PROBLEM REQUIREMENTS:
Within the material below, locate the line with "When you create" and the line with "BlueXP^] if there isn't already an instance deployed.", then return those two lines and all lines between them, exactly as written.

EXERCISE DATA:
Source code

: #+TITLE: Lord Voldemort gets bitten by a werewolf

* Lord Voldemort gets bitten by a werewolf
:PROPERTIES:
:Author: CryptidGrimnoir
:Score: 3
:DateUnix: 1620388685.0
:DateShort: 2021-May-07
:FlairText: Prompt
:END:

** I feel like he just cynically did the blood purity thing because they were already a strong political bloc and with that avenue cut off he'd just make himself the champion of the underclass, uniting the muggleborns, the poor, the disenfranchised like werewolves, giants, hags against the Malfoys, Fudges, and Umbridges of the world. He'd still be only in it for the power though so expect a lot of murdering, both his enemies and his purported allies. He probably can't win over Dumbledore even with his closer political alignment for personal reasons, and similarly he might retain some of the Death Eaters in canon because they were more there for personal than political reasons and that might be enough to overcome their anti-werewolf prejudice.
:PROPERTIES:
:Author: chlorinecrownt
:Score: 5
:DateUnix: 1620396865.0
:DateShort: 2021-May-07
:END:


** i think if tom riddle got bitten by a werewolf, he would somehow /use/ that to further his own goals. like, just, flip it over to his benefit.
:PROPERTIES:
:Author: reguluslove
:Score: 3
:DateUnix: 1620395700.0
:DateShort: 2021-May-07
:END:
...
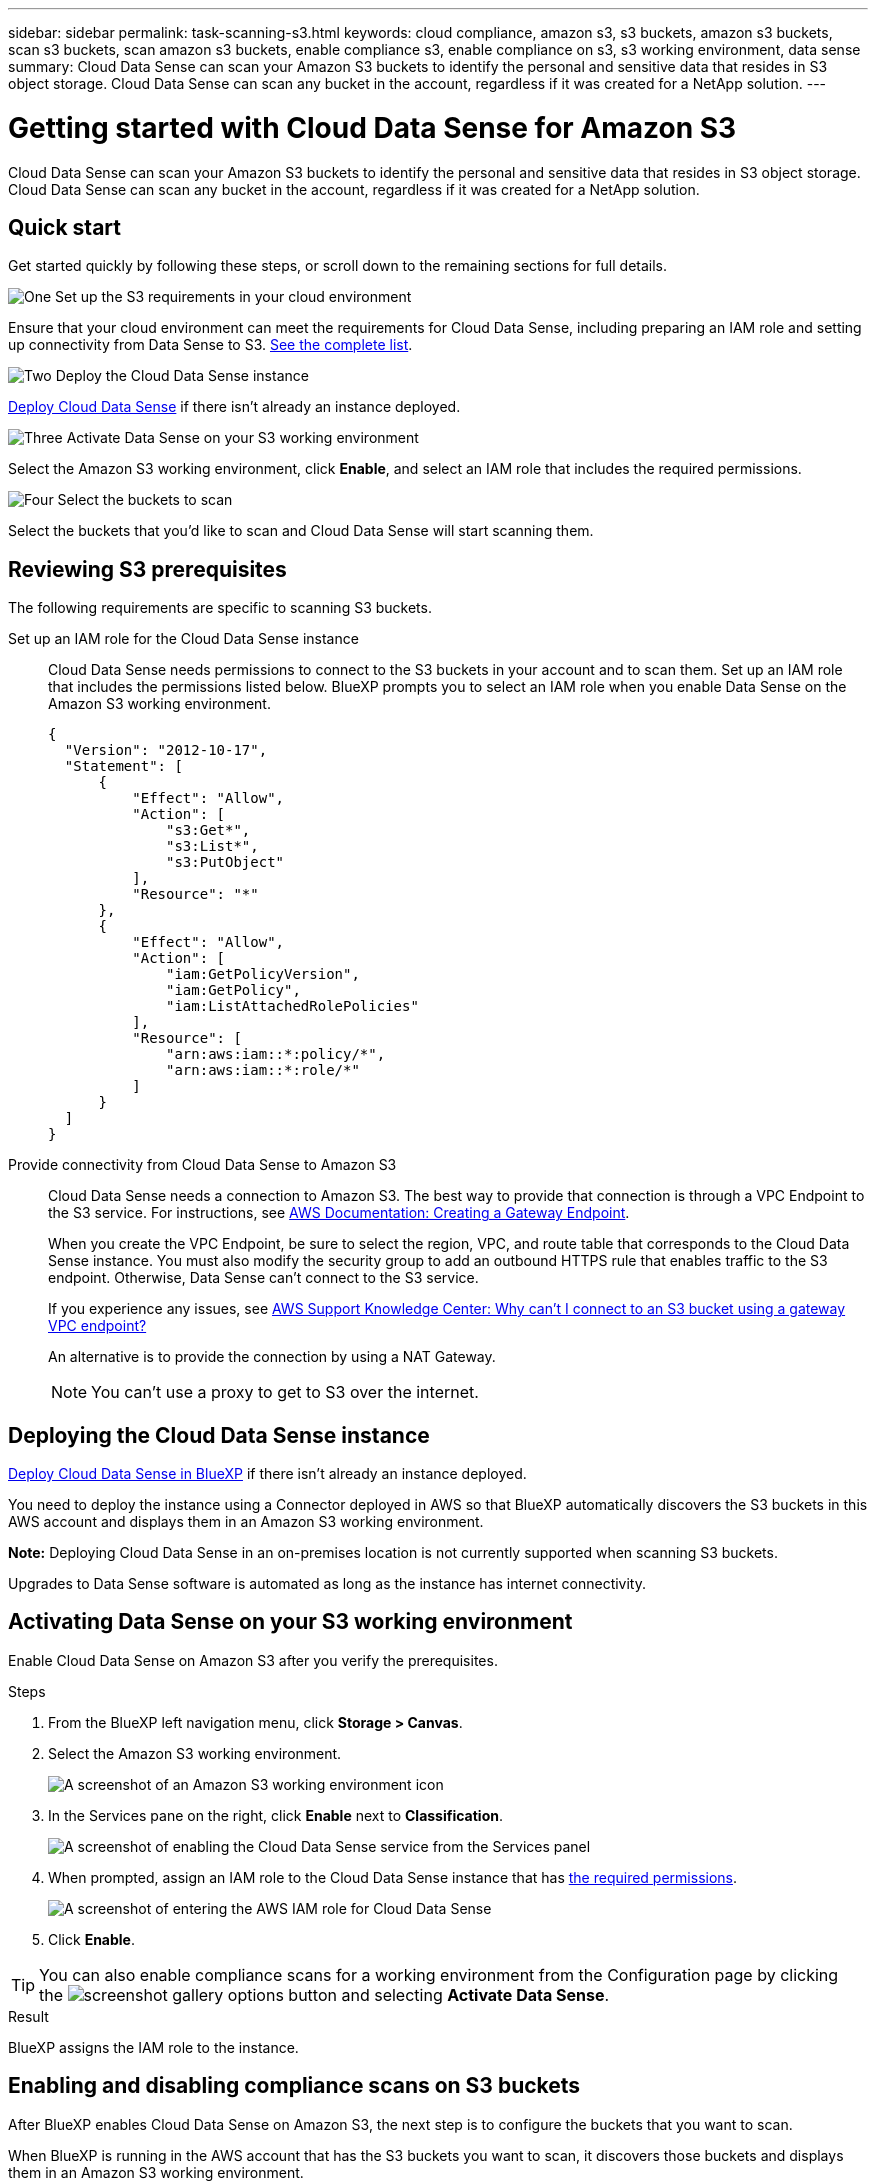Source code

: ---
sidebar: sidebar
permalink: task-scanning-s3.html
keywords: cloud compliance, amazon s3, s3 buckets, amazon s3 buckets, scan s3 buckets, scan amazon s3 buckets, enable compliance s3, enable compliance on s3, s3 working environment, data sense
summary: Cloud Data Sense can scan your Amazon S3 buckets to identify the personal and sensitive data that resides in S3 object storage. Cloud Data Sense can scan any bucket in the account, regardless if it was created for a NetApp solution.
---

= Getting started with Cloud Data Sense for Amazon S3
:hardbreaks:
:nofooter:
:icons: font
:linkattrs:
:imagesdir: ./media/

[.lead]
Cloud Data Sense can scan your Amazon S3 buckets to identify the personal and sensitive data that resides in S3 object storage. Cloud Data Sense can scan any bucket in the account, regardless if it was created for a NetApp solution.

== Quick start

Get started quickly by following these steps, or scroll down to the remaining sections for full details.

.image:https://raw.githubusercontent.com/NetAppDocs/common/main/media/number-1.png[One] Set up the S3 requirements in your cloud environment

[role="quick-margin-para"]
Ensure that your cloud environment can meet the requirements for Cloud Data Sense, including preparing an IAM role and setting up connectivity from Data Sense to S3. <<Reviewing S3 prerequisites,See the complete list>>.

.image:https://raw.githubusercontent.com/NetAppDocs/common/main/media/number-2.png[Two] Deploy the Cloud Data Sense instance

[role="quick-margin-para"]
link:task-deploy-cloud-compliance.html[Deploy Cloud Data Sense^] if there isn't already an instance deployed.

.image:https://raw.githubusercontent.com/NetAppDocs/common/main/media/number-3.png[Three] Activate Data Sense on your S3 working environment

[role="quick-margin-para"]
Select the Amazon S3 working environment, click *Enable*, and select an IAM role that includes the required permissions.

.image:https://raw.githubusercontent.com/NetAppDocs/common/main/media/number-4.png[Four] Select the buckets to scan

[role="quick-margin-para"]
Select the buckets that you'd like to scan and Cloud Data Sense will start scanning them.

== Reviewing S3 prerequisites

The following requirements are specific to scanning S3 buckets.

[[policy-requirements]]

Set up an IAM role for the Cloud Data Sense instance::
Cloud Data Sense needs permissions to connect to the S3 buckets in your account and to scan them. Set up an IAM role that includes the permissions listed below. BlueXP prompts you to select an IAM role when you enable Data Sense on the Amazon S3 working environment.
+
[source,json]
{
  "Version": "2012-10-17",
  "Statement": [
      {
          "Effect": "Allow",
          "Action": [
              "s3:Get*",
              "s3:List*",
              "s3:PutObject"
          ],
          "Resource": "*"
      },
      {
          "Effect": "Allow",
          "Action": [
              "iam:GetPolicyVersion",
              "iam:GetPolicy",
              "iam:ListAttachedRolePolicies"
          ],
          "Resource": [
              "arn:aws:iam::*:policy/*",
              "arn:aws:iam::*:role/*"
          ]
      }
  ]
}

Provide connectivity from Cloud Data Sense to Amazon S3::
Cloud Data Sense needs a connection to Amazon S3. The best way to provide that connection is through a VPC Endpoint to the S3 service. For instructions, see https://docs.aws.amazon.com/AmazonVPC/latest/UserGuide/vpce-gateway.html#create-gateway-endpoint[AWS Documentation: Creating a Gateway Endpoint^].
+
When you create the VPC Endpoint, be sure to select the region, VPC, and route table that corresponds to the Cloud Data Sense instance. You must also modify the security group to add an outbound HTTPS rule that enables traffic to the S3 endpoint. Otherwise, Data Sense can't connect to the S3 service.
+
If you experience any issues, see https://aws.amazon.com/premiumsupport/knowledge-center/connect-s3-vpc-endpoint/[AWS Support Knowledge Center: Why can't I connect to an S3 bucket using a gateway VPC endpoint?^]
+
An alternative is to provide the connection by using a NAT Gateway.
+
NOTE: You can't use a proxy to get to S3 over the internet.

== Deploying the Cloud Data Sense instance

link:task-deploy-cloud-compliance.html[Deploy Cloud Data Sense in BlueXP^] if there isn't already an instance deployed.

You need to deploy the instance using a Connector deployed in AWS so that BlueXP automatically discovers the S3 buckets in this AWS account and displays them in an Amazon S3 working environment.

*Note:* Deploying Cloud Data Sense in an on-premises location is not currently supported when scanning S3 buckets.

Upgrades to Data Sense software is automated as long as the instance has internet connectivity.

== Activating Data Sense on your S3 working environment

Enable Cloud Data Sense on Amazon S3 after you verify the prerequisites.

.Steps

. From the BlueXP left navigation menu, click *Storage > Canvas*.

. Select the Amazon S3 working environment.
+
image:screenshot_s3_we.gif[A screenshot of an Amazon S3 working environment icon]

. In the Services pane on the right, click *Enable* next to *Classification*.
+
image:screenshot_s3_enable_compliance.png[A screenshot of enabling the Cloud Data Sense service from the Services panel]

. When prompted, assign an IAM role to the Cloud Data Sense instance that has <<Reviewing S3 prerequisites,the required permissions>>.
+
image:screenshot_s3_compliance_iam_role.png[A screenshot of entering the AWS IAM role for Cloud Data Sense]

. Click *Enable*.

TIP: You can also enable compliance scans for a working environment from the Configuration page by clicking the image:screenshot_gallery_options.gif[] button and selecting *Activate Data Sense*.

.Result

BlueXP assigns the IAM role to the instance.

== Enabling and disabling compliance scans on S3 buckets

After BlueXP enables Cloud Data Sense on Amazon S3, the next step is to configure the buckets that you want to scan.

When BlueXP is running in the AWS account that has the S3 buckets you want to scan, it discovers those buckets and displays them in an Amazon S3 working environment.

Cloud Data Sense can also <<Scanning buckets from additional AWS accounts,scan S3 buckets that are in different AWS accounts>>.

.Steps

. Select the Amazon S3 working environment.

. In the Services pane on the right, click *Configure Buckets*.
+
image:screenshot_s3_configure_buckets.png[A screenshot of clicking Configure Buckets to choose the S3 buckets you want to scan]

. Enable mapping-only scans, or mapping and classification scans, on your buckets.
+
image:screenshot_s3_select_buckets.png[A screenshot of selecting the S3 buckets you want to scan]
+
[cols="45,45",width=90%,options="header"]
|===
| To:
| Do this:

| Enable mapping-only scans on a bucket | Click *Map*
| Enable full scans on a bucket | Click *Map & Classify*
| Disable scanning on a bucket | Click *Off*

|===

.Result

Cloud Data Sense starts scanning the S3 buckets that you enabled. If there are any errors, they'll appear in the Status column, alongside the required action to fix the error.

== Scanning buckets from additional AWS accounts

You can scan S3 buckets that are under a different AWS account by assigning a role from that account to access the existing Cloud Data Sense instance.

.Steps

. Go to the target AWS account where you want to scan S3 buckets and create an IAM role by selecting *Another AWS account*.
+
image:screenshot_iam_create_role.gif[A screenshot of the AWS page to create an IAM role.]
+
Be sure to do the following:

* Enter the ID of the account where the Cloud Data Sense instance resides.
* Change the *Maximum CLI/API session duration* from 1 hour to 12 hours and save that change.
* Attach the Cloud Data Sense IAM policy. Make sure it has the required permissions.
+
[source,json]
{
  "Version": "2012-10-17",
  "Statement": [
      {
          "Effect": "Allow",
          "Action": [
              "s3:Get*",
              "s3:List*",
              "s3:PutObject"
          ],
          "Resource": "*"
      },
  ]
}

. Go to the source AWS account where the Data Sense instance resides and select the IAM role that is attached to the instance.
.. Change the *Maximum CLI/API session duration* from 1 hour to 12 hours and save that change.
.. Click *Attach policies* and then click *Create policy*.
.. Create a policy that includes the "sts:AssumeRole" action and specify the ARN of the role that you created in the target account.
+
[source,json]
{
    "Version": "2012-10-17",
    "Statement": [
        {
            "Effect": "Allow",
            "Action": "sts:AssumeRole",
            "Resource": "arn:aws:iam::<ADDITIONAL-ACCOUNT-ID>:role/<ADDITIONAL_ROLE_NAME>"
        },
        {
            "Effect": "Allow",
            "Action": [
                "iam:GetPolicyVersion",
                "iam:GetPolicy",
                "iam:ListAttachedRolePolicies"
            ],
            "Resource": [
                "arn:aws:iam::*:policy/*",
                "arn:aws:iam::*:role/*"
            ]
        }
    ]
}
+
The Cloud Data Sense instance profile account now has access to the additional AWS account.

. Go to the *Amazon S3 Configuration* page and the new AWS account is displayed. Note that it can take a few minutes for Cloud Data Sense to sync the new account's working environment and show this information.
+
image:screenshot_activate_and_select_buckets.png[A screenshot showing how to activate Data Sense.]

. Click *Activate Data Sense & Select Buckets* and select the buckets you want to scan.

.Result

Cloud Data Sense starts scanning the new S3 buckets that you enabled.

RESULT:
When you create the VPC Endpoint, be sure to select the region, VPC, and route table that corresponds to the Cloud Data Sense instance. You must also modify the security group to add an outbound HTTPS rule that enables traffic to the S3 endpoint. Otherwise, Data Sense can't connect to the S3 service.
+
If you experience any issues, see https://aws.amazon.com/premiumsupport/knowledge-center/connect-s3-vpc-endpoint/[AWS Support Knowledge Center: Why can't I connect to an S3 bucket using a gateway VPC endpoint?^]
+
An alternative is to provide the connection by using a NAT Gateway.
+
NOTE: You can't use a proxy to get to S3 over the internet.

== Deploying the Cloud Data Sense instance

link:task-deploy-cloud-compliance.html[Deploy Cloud Data Sense in BlueXP^] if there isn't already an instance deployed.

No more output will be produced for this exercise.